Mas Javé não o queria dormindo debaixo do junípero. Era preciso que a retirada fosse (ou se tornasse) estratégica. Por isso, um anjo o acorda e diz: “Levanta-te e come!” (v. 5b). Como ele não entendesse bem o recado, o mensageiro repetiu: “Levanta-te e come, pois do contrário o caminho te será longo demais!” (v. 7).

Ficar parado só alimenta o medo. É preciso levantar, sair do ponto de inércia, colocar-se em movimento, ou nada mudará.

Elias é convocado a ir para o monte Horeb (v. 8). O que tem esse lugar de especial? Ele representa o ponto alto de outra caminhada, que não durou 40 dias e 40 noites (como a de Elias), mas 40 anos: a libertação do povo hebreu. Foi no Sinai (= Horeb; cf. Ex 19,1-20,21; Dt 4,10-11) que Moisés recebeu as leis para a organização de uma nova sociedade, totalmente livre do poder opressor do Egito.

É preciso voltar à origem, ao primeiro amor. Eis a questão, não só para o PT, mas para os movimentos sociais. Não esquecer por que existimos. Por outro lado, é preciso entender também os tempos, fazer a correta leitura do cenário. A Moisés, Javé falou pelo trovão (Ex 19,19), com fogo, relâmpago e tremores de terra (Ex 16.18). O povo tinha se libertado, vivia um tempo de autonomia, caminhava perdido no deserto, mas sem o opressor por perto. Elias tinha a Polícia Federal, isto é, o Exército de Jezabel em seu encalço. Deus passou por ele. Entretanto, não estava no furacão, nem no terremoto, nem no fogo; sua voz era uma brisa suave (1Rs 19,11-12).

A noite está começando. É tarde… Um novo dia virá, porém. Agora é hora de se recolher. Dormir será sonhar, e como diria Raul Seixas:

“Sonho que se sonha só
é só um sonho que se sonha só.
Mas sonho que se sonha junto é realidade.”
Talvez por isso algumas pessoas encarem sonhar como o momento em que a gente finalmente se desperta. Parafraseando, ainda, o roqueiro baiano:
“Justamente acordei
No dia em que a terra parou.”

Precisamos lutar pelo nosso espaço. O Brasil é o lugar de todas as brasileiras e de todos os brasileiros. Nesses tempos em que a máxima “ame-o ou deixe-o” parece ressuscitar, é preciso dizer: “Eu o amo sim e, por isso, quero-o livre!”

Vejo muitas de minhas educandas – e educandos – frequentando igrejas que apoiaram a candidatura vencedora.
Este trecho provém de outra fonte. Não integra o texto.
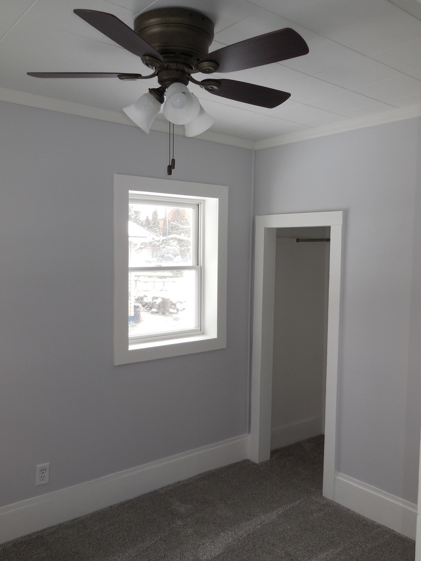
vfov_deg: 60.0
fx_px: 486
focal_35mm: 30
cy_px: 280
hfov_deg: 46.8
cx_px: 210
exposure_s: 1/50
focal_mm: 5.3
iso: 125
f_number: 3.2
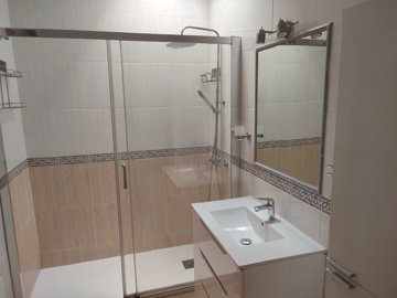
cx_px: 198
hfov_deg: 69.4
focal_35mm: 25
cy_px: 149
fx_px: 287
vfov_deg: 54.9
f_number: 1.9
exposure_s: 1/50
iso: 126
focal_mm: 6.04
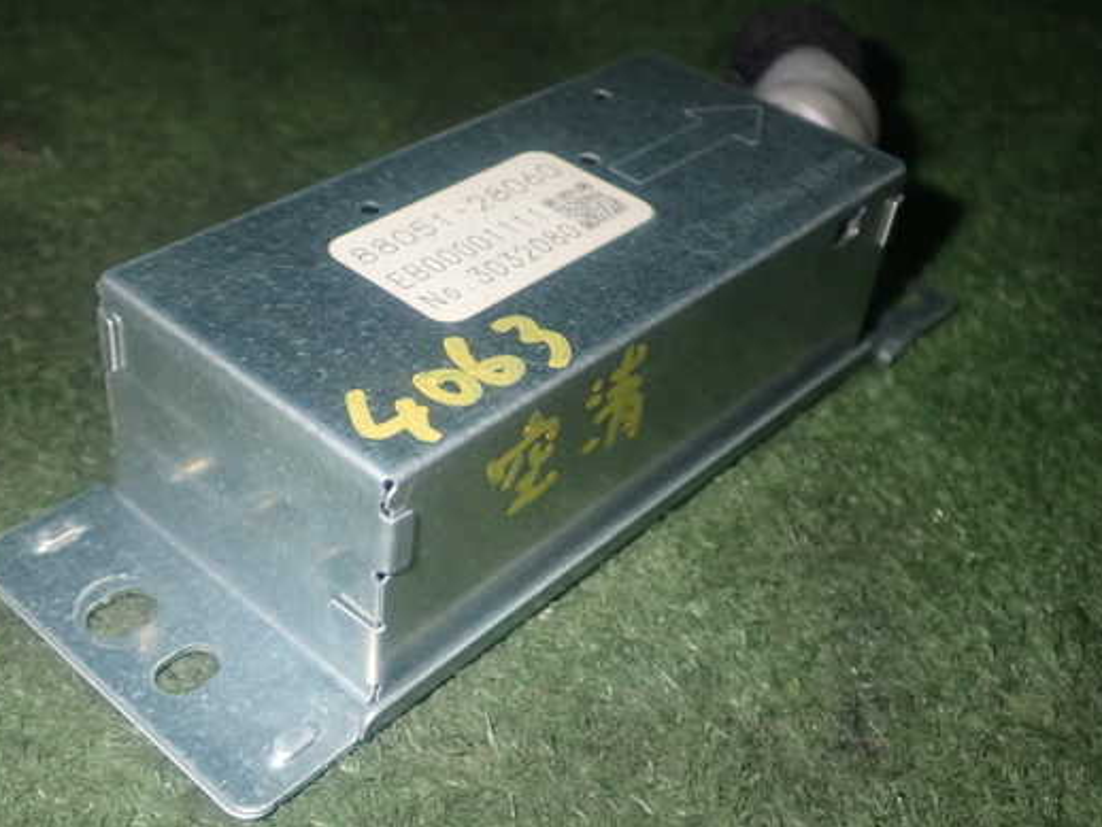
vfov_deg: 32.9
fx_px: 1401
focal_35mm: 44
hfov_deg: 42.8
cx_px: 472
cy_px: 425
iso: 250
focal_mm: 6.83
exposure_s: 1/40
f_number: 8
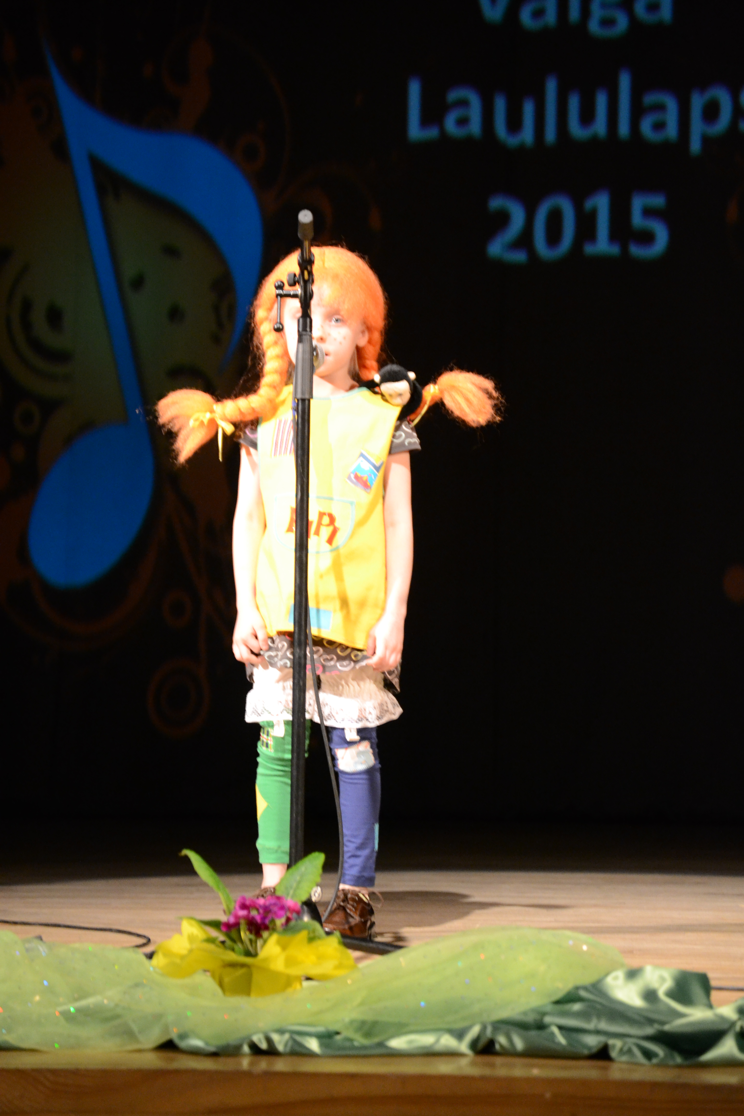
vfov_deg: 17.5
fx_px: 3627
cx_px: 372
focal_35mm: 117
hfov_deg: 11.7
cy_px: 558
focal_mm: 78
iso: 1600
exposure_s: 1/50
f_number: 4.5
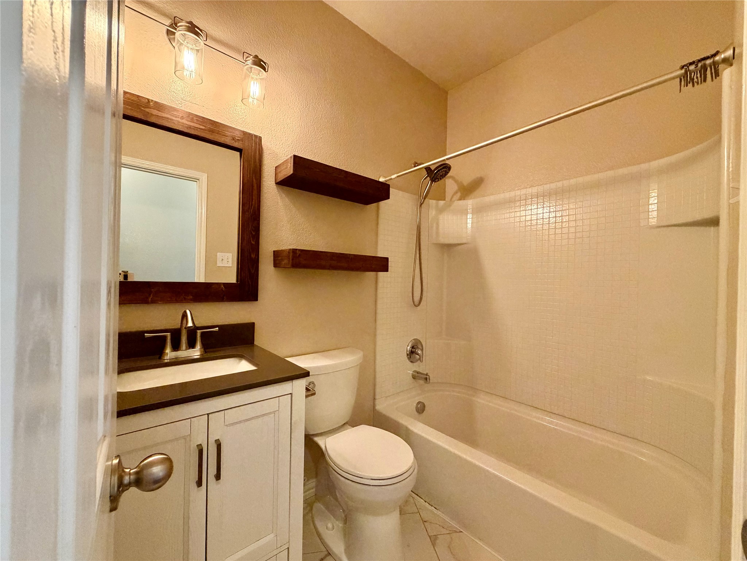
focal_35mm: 14
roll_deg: -1.2
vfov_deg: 85.7
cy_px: 280
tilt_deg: -0.4
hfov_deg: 102.1
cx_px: 374
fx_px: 302
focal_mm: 2.22
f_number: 2.2
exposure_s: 1/60
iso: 500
Como educador, sinto que preciso disputar espaço com elas. Mas sozinho não dá!

É por essas e outras que, para mim, o hino “O Teu Lugar”, cântico luterano, parece o mais adequado para este momento, inclusive pelos seguintes versos:

“Vem sarar tuas feridas
e buscar mais liberdade.
Descansar as tuas cargas
sobre a nossa amizade.”

De fato, é hora de sarar as feridas, o que implica buscar apoio nas amizades, nas parcerias, nas redes. Precisamos nos reagrupar, cuidar uns dos outros, descansar e, passo seguinte, reavaliar e repensar a caminhada. A hora é de nos reorganizarmos, de nos reinventarmos. É hora de sonhar!